• **Information supplied**:
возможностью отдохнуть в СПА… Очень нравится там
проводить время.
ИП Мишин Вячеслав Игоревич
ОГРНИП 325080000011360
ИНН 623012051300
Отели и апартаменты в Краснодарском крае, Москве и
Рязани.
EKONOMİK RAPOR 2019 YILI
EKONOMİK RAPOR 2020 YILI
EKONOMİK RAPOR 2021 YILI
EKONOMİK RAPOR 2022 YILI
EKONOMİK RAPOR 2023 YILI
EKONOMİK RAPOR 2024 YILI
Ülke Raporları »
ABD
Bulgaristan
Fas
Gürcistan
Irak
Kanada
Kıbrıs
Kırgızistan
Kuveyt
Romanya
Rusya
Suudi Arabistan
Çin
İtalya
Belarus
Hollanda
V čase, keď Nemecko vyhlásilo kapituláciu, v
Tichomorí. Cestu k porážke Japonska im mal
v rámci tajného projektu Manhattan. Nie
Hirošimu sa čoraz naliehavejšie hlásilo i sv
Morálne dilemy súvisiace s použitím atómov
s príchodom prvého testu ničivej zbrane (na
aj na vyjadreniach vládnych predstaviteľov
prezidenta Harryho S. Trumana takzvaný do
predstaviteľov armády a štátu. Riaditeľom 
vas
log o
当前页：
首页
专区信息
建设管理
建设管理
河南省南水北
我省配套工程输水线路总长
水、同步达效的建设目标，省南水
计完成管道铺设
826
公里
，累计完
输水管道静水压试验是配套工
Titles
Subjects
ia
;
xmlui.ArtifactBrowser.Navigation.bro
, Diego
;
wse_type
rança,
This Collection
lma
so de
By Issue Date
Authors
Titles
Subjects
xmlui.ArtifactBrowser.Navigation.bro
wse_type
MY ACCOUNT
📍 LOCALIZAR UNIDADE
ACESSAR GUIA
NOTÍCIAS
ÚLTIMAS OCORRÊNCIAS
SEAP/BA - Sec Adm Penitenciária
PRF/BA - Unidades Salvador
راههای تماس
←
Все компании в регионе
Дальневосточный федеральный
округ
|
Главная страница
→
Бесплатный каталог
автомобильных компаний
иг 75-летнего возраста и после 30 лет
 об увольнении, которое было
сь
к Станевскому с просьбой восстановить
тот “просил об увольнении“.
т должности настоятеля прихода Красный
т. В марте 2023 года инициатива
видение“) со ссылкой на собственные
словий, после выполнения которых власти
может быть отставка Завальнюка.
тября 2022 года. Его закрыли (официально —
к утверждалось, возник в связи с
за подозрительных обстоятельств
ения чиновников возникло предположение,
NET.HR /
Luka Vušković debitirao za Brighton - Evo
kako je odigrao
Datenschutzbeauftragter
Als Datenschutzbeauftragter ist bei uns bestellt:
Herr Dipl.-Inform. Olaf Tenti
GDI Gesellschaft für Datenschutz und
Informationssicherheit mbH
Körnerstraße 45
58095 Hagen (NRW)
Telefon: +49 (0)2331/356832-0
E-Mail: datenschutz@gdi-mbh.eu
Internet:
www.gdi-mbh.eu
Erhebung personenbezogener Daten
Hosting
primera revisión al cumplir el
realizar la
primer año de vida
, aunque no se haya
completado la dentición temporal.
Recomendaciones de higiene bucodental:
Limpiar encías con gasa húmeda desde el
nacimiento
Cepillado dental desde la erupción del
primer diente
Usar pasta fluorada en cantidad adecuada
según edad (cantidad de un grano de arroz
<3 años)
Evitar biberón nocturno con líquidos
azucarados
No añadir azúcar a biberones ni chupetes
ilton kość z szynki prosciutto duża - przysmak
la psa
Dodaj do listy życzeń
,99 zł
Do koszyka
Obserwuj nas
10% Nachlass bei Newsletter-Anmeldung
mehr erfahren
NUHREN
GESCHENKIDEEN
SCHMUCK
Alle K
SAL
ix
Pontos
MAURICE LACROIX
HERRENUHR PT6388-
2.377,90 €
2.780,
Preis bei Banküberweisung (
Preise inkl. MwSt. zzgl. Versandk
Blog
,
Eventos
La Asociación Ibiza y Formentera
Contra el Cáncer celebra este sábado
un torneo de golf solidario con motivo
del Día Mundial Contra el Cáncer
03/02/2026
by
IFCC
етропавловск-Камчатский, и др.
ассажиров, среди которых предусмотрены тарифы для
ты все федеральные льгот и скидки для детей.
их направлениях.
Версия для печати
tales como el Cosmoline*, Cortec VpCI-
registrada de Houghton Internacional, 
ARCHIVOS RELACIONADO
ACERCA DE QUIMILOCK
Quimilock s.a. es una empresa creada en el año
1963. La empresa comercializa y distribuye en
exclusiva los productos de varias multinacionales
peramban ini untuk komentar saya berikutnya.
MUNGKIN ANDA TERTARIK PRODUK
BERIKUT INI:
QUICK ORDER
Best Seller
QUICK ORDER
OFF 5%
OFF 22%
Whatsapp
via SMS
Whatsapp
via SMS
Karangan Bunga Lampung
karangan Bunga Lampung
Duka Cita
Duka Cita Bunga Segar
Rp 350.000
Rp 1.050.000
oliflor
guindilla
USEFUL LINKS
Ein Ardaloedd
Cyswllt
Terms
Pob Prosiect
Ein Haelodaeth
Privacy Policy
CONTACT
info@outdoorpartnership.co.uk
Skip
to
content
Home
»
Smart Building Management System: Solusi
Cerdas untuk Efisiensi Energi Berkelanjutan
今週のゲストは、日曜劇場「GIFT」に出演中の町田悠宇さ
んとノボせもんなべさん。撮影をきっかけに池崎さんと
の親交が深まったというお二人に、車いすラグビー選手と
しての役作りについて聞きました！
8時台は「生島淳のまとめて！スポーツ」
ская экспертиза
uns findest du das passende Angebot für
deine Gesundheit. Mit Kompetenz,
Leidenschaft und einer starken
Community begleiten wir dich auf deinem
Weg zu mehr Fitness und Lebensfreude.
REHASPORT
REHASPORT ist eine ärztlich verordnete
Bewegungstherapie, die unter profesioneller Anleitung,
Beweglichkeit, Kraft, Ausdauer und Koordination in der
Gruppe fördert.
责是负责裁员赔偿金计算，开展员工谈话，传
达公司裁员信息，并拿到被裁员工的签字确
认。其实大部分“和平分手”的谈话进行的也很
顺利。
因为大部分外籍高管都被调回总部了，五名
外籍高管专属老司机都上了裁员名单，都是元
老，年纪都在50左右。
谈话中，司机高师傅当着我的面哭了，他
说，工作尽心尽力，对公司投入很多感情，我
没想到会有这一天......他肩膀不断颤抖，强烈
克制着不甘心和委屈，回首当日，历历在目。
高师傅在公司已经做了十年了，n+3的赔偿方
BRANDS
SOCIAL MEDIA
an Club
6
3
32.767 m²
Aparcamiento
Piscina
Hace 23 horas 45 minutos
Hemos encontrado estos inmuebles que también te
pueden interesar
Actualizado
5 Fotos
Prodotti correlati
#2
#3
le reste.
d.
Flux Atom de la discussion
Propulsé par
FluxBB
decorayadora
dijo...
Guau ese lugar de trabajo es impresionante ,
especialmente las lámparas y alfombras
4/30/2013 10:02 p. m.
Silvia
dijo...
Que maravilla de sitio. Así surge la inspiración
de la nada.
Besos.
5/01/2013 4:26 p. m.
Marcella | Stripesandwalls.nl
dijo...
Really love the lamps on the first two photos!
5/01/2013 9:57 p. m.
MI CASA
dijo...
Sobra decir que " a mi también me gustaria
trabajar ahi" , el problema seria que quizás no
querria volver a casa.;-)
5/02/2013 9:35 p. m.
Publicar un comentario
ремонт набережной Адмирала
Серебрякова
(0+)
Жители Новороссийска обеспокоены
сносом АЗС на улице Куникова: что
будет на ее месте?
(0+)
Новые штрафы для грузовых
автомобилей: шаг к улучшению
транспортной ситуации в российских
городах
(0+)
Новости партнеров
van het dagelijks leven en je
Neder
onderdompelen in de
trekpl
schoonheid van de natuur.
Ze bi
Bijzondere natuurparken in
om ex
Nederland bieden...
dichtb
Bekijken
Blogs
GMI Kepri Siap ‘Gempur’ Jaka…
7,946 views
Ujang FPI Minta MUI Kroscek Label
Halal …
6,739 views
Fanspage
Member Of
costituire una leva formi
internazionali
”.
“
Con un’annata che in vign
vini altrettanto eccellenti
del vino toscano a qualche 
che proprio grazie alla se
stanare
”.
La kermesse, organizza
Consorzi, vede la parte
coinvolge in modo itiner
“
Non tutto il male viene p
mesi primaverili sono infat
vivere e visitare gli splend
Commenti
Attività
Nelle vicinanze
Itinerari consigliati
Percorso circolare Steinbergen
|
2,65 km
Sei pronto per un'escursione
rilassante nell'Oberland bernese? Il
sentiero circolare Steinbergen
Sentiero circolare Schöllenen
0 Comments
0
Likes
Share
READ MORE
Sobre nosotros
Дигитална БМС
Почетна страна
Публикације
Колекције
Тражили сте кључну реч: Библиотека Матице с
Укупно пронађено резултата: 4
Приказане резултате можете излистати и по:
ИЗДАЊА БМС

• **Problem statement**: Write out, please, only the lines from the one with "Prodotti correlati" through the last line above, both included and unchanged.

• **Answer to this task**:
Prodotti correlati
#2
#3
le reste.
d.
Flux Atom de la discussion
Propulsé par
FluxBB
decorayadora
dijo...
Guau ese lugar de trabajo es impresionante ,
especialmente las lámparas y alfombras
4/30/2013 10:02 p. m.
Silvia
dijo...
Que maravilla de sitio. Así surge la inspiración
de la nada.
Besos.
5/01/2013 4:26 p. m.
Marcella | Stripesandwalls.nl
dijo...
Really love the lamps on the first two photos!
5/01/2013 9:57 p. m.
MI CASA
dijo...
Sobra decir que " a mi también me gustaria
trabajar ahi" , el problema seria que quizás no
querria volver a casa.;-)
5/02/2013 9:35 p. m.
Publicar un comentario
ремонт набережной Адмирала
Серебрякова
(0+)
Жители Новороссийска обеспокоены
сносом АЗС на улице Куникова: что
будет на ее месте?
(0+)
Новые штрафы для грузовых
автомобилей: шаг к улучшению
транспортной ситуации в российских
городах
(0+)
Новости партнеров
van het dagelijks leven en je
Neder
onderdompelen in de
trekpl
schoonheid van de natuur.
Ze bi
Bijzondere natuurparken in
om ex
Nederland bieden...
dichtb
Bekijken
Blogs
GMI Kepri Siap ‘Gempur’ Jaka…
7,946 views
Ujang FPI Minta MUI Kroscek Label
Halal …
6,739 views
Fanspage
Member Of
costituire una leva formi
internazionali
”.
“
Con un’annata che in vign
vini altrettanto eccellenti
del vino toscano a qualche 
che proprio grazie alla se
stanare
”.
La kermesse, organizza
Consorzi, vede la parte
coinvolge in modo itiner
“
Non tutto il male viene p
mesi primaverili sono infat
vivere e visitare gli splend
Commenti
Attività
Nelle vicinanze
Itinerari consigliati
Percorso circolare Steinbergen
|
2,65 km
Sei pronto per un'escursione
rilassante nell'Oberland bernese? Il
sentiero circolare Steinbergen
Sentiero circolare Schöllenen
0 Comments
0
Likes
Share
READ MORE
Sobre nosotros
Дигитална БМС
Почетна страна
Публикације
Колекције
Тражили сте кључну реч: Библиотека Матице с
Укупно пронађено резултата: 4
Приказане резултате можете излистати и по:
ИЗДАЊА БМС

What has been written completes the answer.